| Documenttekst |
**********

ZAAKNR: KG-71/09-H-12/09
UITSPRAAK: 5 november 2010
GEMEENSCHAPPELIJK HOF VAN JUSTITIE
van Aruba, Curaçao, Sint Maarten
en van Bonaire, Sint Eustatius en Saba
[werkneemster],
wonend op Sint Maarten,
voorheen eiseres, thans appellante,
gemachtigde: mr. E.J. Maduro,
CHECKMATE SECURITY SERVICES N.V.,
gevestigd op Sint Maarten,
voorheen gedaagde, thans geïntimeerde,
gemachtigde: mr. J.G. Bloem.
Partijen worden hierna [werkneemster] en Checkmate genoemd.
1. Het verloop van de procedure
1.1 Voor hetgeen in eerste aanleg is gesteld en gevorderd, voor de procesgang aldaar en voor de overwegingen en beslissingen van het Gerecht in eerste aanleg van de Nederlandse Antillen, zittingsplaats Sint Maarten (hierna: GEA), wordt verwezen naar het tussen partijen in kort geding gewezen vonnis van 29 mei 2009.

**********

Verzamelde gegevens
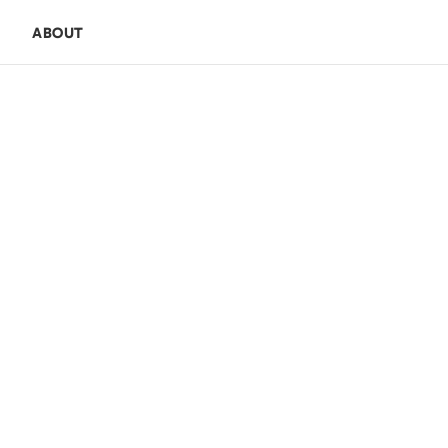
E
ABOUT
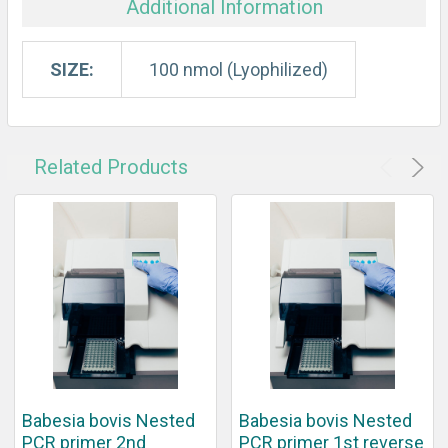
Additional Information
SIZE:
100 nmol (Lyophilized)
Related Products
Babesia bovis Nested
Babesia bovis Nested
PCR primer 2nd
PCR primer 1st reverse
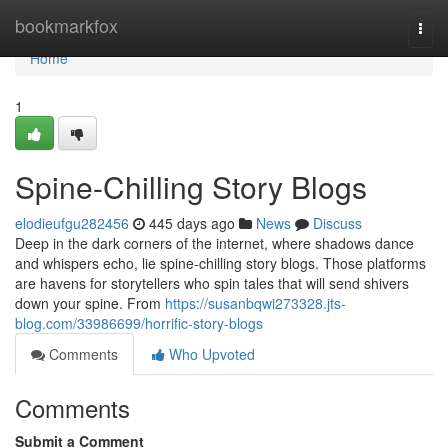
Home
bookmarkfox
Togg
navi
Home
1
Spine-Chilling Story Blogs
elodieufgu282456
445 days ago
News
Discuss
Deep in the dark corners of the internet, where shadows dance
and whispers echo, lie spine-chilling story blogs. Those platforms
are havens for storytellers who spin tales that will send shivers
down your spine. From
https://susanbqwi273328.jts-
blog.com/33986699/horrific-story-blogs
Comments
Who Upvoted
Comments
Submit a Comment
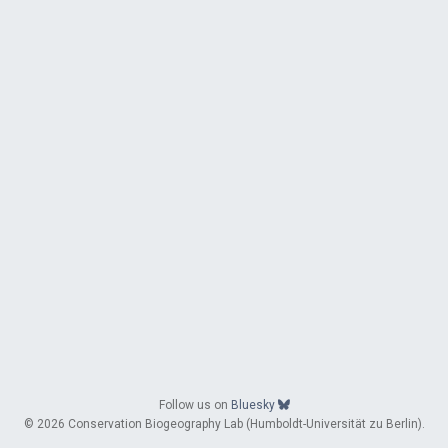
Follow us on
Bluesky
© 2026 Conservation Biogeography Lab (Humboldt-Universität zu Berlin).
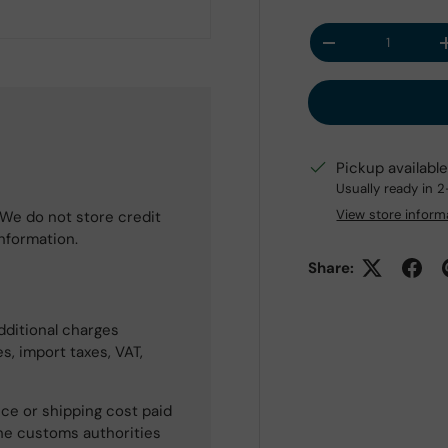
Qty
Decrease quantit
Pickup availabl
Usually ready in 
View store inform
We do not store credit
information.
Share:
dditional charges
s, import taxes, VAT,
ce or shipping cost paid
he customs authorities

**********

| Opdrachten |
a - Wie is in de uitspraak van het Hof de gemachtigde van Checkmate?
b - Schrijf de uitspraak van het Hof verder, te beginnen na de laatste zin van punt 1.1.

| Antwoorden per opdracht |
a - mr. J.G. Bloem

b -
1.2 [werkneemster] is in hoger beroep gekomen van dit vonnis door indiening op 19 juni 2009 van een daartoe strekkende akte ter griffie van het GEA. Bij afzonderlijke memorie van grieven, ingediend op 9 juli 2009, heeft [werkneemster] acht grieven aangevoerd, deze toegelicht en geconcludeerd dat het Hof het vonnis waarvan beroep zal vernietigen en, opnieuw rechtdoende, de door [werkneemster] gevorderde voorziening zal toewijzen, met veroordeling van Checkmate in de kosten van beide instanties.
1.3 Checkmate heeft op 10 augustus 2009 een memorie van antwoord ingediend en geconcludeerd dat het Hof het vonnis waarvan beroep, al dan niet onder aanvulling of verbetering van gronden, zal bevestigen, kosten rechtens.
1.4 Op de daarvoor nader bepaalde dag hebben partijen pleitnotities overgelegd. Vervolgens is uitspraak bepaald op heden.
[werkneemster] is tijdig en op de juiste wijze in beroep gekomen zodat zij daarin kan worden ontvangen.
Voor de inhoud van de grieven wordt verwezen naar de memorie van grieven.
4.1 Het GEA heeft in rechtsoverwegingen 1.2 tot en met 1.4 van het bestreden vonnis de feiten vastgesteld. Daartegen zijn geen grieven gericht en die feitenvaststelling komt het Hof juist voor. Het Hof zal dan ook van deze feiten uitgaan.
4.2 De grieven beogen het geschil in volle omvang aan het oordeel van het Hof voor te leggen.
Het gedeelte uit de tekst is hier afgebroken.